# PROBLEM STATEMENT
Continue the announcement of Dr. Scott Barton's talk on feijoada from where it stops.

# TEXT PROVIDED
■ ■ ■
Now You're Eating Slave Food! A Geneology of Feijoada, Race, and Nation with Dr. Scott Barton

Monday, April 2, 2018 4 p.m. to 5:30 p.m.

The Department of Philosophy will be conducting on-campus interviews for potential candidates for a tenure-track professor position within the Humanities program. Part of the on-campus interview process will have candidates giving a research presentation that is open to students to attend and provide feedback to the department. Please join us for the research presentation of Dr. Scott Barton, titled " Now You’re Eating Slave Food! A Genealogy of Feijoada, Race, and Nation”
■ ■ ■
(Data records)
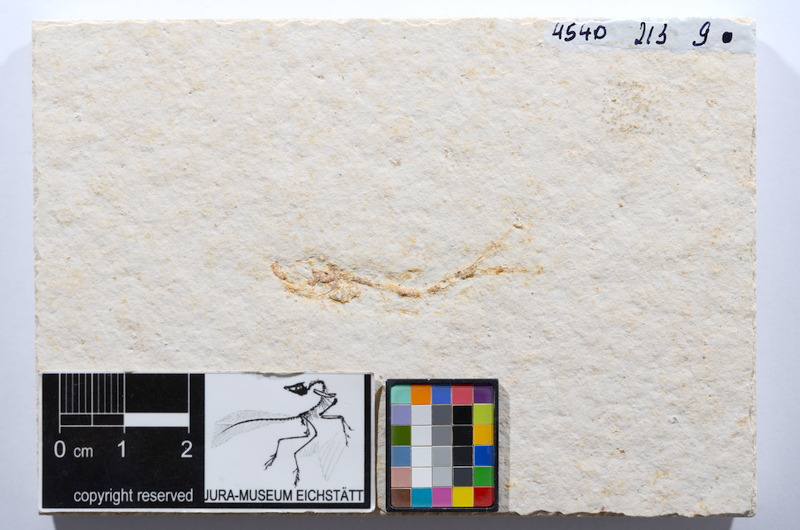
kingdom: Animalia
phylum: Chordata
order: Salmoniformes
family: Orthogonikleithridae
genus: Leptolepides
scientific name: Leptolepides sprattiformis
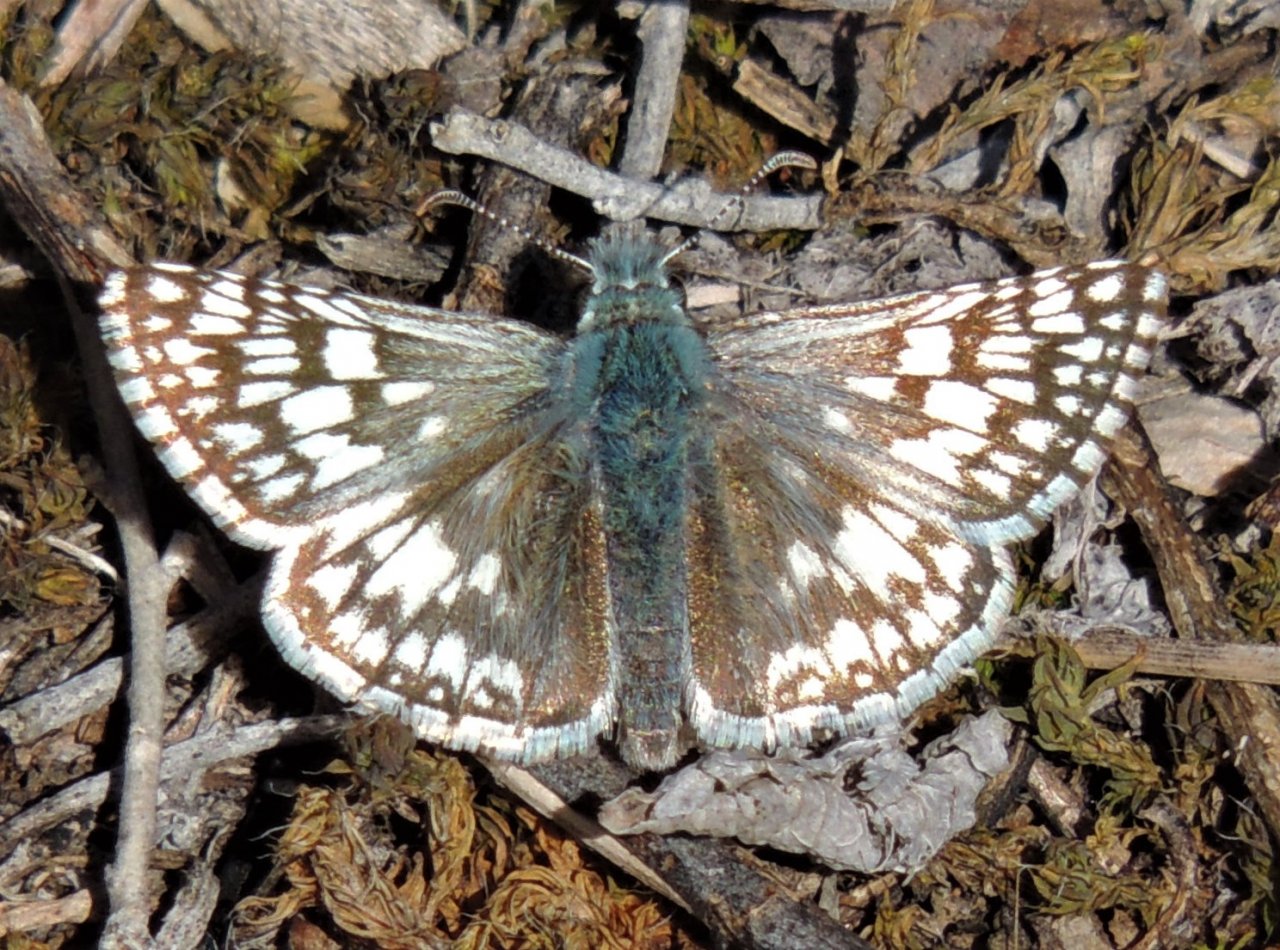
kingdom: Animalia
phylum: Arthropoda
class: Insecta
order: Lepidoptera
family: Hesperiidae
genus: Pyrgus
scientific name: Pyrgus communis
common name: Common Checkered-Skipper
■ ■ ■
# RESPONSE
Abstract:
Bahia is the typical cynosure of West African cultural heritage and its influence upon Brazilian popular culture. The legacy of colonial enslavement to the present day has included objectification and fetishization aligned to the traditions of Diaspora religious practice, expressive performativity, exoticized feminine beauty, and idiosyncratic cookery. This essay uses feijoada as a lens between secular and sacred African-Brazilian foodways to analyze questions of cultural and national identity. Within northeastern African-Brazilian culture there are twenty-three dishes shared between sacred and secular realms; to some feijoada is one of them. Foodways practices and commensal traditions act as cultural texts that reflect an inherently idiosyncratic expression of the economics, taste and skill of the producer, and, their knowledge of their intended audience. The quotidian mundanity of food and commensal traditions frequently obscures the value of foodways as a focus for scholarly inquiry. Contained within cooking’s workaday conventions are skills that reflect embodied knowledge, physical coordination, and the knowledge embedded within local experience.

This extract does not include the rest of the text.